(Records from a collection)
#####
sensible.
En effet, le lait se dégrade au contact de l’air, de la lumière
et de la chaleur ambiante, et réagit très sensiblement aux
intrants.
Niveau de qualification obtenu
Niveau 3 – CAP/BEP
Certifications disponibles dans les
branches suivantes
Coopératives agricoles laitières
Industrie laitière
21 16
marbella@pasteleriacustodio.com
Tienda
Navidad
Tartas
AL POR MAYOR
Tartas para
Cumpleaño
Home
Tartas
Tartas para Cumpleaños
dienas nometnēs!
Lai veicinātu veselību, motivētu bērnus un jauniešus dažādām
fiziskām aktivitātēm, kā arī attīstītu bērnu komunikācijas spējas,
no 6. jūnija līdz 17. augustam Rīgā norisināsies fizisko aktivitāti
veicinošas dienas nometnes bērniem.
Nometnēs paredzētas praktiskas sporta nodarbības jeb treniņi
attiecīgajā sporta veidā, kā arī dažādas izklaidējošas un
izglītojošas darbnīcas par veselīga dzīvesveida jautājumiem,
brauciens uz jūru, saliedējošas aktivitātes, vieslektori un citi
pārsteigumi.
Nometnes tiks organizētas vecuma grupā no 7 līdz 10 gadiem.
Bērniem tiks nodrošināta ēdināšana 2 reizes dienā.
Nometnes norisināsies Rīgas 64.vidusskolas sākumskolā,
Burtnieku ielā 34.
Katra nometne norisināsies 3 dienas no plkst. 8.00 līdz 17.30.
#####
▸ **AIM OF THE TASK**: Identify each line in the data above that contains the word "tiks", and copy those lines in full.

▸ **TASK OUTPUT**:
Nometnes tiks organizētas vecuma grupā no 7 līdz 10 gadiem.
Bērniem tiks nodrošināta ēdināšana 2 reizes dienā.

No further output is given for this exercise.